Exercise set -
• a. Rewrite the paragraph in the forum thread on newspaper callers that begins "Of course, A) I'd never heard" as a short list that keeps its main facts.
• b. Pick up the forum thread on newspaper callers after its final sentence and write what comes next.

Source extract -
================


    When the reader demanded to know why the ME was calling at such a late hour, the ME said, "You didn't hesitate to call and wake me at 7 a.m."

    Boy, those were the good ol' days!  ;D
     
  6. Moderator1

    Moderator1 Moderator Staff Member

    This thread is pretty much the definition of "who beat?" Explains why I say that all time.

    "Sports."
    "Who beat?"
    "Who beat what?"
    "The race, main, the race. Who beat the race?"
    "Ain't over yet."
    "Oh."

    10 minutes later:

    "Who beat?"
     
  7. Bud_Bundy

    Bud_Bundy Well-Known Member

    Caller: "Ya gotta partial score on the Yankees?"

    Desker: "Yeah, 7" and hangs up.
     
  8. RedCanuck

    RedCanuck Active Member

    This somewhat reminds me of the message I just got on my voicemail (or vice versa).

    Lady: My daughter played on the, I'm not sure what it's called, umm grasshopper baseball, I guess and her team finished first. They told her there'd be something in the paper this week about it. I looked and there's nothing. It's been two and a half weeks since the tournament and I'm wondering why it has taken so long to get it into the paper. I'm hoping you can tell me and I'll have the other parents call you too.

    Of course, A) I'd never heard of said event, B) never promised to put in anything about it, and C) certainly wouldn't promise to do it two weeks after the fact. I politely said it probably has taken so long because no one actually informed us of our commitment to run anything, or for that matter, informed us this happened. (Not even getting into the importance of grasshopper baseball to me).
     
  9. DavidPoole

    DavidPoole Member

    You know, those callers sure can be a pain in the butt, can't they? Gosh, who do these people think they are? Customers? How dare they think of their newspaper as a place where they can call up and get a question answered or a fact checked or ask for a score. Don't they know we're all too damn busy arguing about whether Ginger is sexier than Mary Ann or trying to work out a trade for a backup goalie on our NHL fantasy team? The nerve of these people. Boy, won't it be great some day when they don't call? When they don't think of us a place where we can help them and might be willing to do so. Gosh, what a great day that will be.
     
  10. Moderator1

    Moderator1 Moderator Staff Member

    Uh, David? Your point is quite good. I don't think the point HERE is the routine, regular callers. I get many of those and am happy to help. Service with a smile and thanks for reading our paper.

================

[Source records]
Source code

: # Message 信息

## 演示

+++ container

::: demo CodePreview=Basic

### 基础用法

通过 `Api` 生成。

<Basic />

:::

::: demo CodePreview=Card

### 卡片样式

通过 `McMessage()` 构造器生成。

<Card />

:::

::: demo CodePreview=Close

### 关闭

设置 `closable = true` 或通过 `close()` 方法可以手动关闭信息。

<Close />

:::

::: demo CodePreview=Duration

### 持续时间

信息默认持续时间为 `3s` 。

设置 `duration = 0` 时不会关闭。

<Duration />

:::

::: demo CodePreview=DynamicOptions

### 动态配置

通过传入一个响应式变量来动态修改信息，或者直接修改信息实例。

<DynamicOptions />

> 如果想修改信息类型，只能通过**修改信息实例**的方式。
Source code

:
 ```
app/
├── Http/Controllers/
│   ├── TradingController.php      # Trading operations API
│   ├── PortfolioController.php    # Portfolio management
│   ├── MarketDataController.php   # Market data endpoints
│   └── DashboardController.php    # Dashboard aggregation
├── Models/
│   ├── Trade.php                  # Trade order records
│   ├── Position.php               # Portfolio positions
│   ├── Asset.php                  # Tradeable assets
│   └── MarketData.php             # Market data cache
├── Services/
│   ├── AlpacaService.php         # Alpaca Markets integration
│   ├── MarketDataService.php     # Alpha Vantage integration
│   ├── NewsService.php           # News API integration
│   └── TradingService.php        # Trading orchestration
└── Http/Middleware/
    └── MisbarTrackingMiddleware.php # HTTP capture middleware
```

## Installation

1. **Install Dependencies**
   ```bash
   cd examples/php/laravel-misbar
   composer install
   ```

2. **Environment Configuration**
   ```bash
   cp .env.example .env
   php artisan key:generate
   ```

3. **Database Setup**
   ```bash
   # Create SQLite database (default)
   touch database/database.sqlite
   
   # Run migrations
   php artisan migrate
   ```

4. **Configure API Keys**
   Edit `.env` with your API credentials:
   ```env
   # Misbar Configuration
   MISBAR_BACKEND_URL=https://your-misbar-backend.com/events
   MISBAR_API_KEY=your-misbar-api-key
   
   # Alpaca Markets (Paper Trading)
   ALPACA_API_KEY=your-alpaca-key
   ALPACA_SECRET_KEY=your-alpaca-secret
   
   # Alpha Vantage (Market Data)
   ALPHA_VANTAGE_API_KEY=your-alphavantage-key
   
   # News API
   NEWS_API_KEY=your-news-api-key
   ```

================

Responses to the tasks -
• a.
- I had never heard of the event.
- I had never promised to put anything about it in the paper.
- I would not have promised to run it two weeks after the fact.
- I politely explained that the delay was probably because no one had told us about any commitment to run it, or that the event had happened at all.

• b.
    It's the idiots, the small percentage that drive us crazy, that we're talking about here.

    A man of your patience has surely dealt with some of them in a less-than-happy-to-help manner, no?
     
  11. DavidPoole

    DavidPoole Member

    Moderator -- I was a sports editor in Gastonia NC for six years and worked on the desk in Charlotte for nearly 7 more before I took the racing gig. And no, I wasn't always patient with people who'd call wanting 12 football scores when I knew nine were in the paper. We have our "regulars" at the Observer, from the guy who calls and wants to talk about how we hate Duke to a tennis guy who always asks for one copy editor to two guys in Georgia who were "slow" and were race fans who I used to take 10 minutes to talk to. Sometimes they get frustrating, I get that. Sometimes when they called I was just too busy to talk I just told them that as politely as I could manage to do it, which sometimes wasn't as politely as it should have been. The point, overall, is valid though. It often takes just as much time to be rude and get rid of them as it would to give them the answer they want.
     
  12. Moderator1

    Moderator1 Moderator Staff Member

    Agreed.

    But some of 'em just push us to the point of rudeness. I agree wholeheartedly that those who start out rude are way wrong.

    I was even polite to my "Who beat?" guy the first 100 times.

    I did the "too busy, please give me your number and I'll call you back" to this one dude who was stunned when I did call him back. Thanked me again and again and again *** I finally had to say enough. But I was polite about it.